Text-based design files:
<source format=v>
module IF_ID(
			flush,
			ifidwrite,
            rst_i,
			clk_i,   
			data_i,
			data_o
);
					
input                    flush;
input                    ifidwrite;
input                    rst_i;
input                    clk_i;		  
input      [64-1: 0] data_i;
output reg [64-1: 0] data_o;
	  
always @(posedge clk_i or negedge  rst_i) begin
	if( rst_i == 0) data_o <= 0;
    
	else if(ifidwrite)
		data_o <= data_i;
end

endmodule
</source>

---

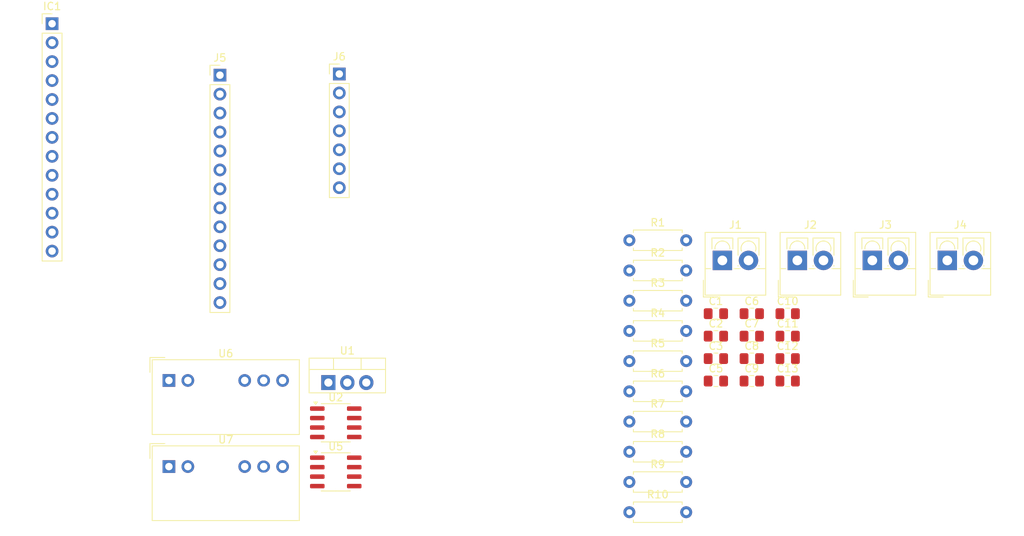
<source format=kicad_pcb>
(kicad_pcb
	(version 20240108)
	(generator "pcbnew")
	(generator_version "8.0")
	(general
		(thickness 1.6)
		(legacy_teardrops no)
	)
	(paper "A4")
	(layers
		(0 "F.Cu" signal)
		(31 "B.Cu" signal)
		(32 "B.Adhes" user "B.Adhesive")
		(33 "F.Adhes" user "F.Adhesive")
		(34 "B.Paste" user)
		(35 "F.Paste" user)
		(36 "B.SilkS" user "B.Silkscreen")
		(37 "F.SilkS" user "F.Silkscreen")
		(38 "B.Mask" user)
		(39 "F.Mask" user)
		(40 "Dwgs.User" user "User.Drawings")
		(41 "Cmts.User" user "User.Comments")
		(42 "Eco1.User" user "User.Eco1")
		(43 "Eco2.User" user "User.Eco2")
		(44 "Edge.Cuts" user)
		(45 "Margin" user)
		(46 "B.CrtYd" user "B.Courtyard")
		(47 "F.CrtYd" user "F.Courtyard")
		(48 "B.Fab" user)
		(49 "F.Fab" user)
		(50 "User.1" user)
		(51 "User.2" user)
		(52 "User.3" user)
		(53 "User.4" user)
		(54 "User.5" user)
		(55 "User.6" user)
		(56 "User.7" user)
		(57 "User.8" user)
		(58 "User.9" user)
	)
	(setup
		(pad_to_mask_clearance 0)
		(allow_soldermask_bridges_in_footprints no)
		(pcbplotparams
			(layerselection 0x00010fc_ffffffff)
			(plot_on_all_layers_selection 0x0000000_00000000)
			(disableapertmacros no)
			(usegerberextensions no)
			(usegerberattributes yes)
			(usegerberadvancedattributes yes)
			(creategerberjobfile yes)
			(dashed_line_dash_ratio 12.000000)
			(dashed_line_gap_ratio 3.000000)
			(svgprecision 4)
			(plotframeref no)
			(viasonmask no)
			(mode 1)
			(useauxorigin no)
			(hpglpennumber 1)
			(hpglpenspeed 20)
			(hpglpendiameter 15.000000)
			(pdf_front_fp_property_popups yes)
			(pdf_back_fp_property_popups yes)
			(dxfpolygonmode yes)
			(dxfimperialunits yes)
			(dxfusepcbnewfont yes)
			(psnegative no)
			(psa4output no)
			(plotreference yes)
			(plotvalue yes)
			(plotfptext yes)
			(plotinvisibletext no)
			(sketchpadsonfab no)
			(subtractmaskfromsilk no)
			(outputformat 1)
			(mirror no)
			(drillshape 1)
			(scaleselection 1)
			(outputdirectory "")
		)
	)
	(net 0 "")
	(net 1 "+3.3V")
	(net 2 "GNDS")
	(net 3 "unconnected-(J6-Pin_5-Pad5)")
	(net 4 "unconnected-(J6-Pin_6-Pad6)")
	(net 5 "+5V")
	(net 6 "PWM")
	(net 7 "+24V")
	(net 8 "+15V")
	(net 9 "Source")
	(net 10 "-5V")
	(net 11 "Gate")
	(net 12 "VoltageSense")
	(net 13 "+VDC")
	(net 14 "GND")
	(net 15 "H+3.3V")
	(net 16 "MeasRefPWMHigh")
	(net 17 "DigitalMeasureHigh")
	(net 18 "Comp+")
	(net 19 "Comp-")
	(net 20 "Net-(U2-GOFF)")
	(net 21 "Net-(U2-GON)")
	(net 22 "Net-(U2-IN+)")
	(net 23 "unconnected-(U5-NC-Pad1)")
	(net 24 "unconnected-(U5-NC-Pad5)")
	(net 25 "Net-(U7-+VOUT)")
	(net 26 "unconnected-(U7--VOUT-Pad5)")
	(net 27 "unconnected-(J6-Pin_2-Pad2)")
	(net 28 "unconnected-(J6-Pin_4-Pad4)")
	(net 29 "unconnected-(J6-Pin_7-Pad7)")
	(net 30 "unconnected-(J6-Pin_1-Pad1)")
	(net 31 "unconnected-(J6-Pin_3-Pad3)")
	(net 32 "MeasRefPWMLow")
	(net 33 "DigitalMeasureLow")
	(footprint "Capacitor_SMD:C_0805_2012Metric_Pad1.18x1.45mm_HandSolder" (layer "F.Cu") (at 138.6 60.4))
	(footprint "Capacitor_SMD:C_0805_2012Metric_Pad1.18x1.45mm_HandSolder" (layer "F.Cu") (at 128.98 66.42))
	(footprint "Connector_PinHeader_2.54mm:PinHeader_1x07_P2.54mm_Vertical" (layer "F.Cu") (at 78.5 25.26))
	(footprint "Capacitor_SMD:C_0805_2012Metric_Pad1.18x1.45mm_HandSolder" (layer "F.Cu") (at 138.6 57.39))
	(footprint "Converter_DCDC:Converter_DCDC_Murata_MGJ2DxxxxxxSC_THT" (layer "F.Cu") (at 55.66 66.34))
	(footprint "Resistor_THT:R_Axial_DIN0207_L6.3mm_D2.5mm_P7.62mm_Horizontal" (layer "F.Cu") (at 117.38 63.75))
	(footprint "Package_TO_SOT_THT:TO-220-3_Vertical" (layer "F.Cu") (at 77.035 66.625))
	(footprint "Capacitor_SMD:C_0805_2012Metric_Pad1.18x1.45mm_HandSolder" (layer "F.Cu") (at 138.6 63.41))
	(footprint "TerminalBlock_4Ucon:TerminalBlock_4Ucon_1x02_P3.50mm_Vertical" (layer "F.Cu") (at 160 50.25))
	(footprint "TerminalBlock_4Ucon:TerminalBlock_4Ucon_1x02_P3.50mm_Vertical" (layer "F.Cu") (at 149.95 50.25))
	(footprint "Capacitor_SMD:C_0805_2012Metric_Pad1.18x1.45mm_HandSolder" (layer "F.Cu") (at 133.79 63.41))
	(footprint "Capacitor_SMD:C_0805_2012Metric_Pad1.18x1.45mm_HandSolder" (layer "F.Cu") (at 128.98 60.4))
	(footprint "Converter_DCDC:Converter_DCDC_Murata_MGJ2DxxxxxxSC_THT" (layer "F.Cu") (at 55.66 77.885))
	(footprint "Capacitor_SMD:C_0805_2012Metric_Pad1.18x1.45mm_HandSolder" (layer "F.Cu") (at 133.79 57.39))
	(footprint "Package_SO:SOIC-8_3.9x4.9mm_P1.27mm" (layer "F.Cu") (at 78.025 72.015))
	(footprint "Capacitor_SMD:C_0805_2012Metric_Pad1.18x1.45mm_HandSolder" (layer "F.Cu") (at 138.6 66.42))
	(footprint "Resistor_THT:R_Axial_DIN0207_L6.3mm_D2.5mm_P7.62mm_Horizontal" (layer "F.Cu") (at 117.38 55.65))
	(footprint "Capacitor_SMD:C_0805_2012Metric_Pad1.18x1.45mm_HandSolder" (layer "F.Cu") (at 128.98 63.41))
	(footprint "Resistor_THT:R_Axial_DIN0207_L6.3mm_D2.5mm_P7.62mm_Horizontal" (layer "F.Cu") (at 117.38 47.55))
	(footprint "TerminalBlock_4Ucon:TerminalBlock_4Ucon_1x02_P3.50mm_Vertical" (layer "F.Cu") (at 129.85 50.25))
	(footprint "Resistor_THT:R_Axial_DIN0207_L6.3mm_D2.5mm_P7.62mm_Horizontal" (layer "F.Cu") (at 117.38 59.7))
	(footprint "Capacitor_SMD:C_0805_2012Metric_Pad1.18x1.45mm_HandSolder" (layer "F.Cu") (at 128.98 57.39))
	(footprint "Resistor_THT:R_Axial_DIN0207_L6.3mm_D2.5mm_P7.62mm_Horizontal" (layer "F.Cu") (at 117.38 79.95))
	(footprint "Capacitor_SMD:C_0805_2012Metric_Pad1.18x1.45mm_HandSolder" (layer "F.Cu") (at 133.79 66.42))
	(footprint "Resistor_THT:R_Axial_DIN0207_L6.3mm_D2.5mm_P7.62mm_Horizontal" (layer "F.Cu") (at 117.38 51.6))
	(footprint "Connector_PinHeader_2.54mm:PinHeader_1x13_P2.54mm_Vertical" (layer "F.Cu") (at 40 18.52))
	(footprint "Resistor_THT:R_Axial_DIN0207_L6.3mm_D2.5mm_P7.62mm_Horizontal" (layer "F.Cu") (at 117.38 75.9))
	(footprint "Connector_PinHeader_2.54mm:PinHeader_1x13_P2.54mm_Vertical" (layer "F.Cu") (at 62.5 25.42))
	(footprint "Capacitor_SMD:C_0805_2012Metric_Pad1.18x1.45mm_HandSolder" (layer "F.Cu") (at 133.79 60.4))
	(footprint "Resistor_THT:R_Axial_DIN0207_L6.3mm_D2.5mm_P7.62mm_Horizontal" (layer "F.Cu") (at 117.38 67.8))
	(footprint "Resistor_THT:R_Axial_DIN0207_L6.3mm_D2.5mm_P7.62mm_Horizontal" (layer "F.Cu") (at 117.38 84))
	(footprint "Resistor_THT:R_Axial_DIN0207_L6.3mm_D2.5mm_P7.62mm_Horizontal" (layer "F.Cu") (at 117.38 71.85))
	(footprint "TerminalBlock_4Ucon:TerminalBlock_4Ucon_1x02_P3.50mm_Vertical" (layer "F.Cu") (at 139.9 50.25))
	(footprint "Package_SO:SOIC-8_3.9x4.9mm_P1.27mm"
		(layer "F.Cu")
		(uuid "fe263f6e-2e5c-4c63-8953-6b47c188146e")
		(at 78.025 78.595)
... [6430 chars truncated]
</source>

## Exercise description
When a line in the entries above contains "ifidwrite", count it; please answer with the number only.

## Written answer
3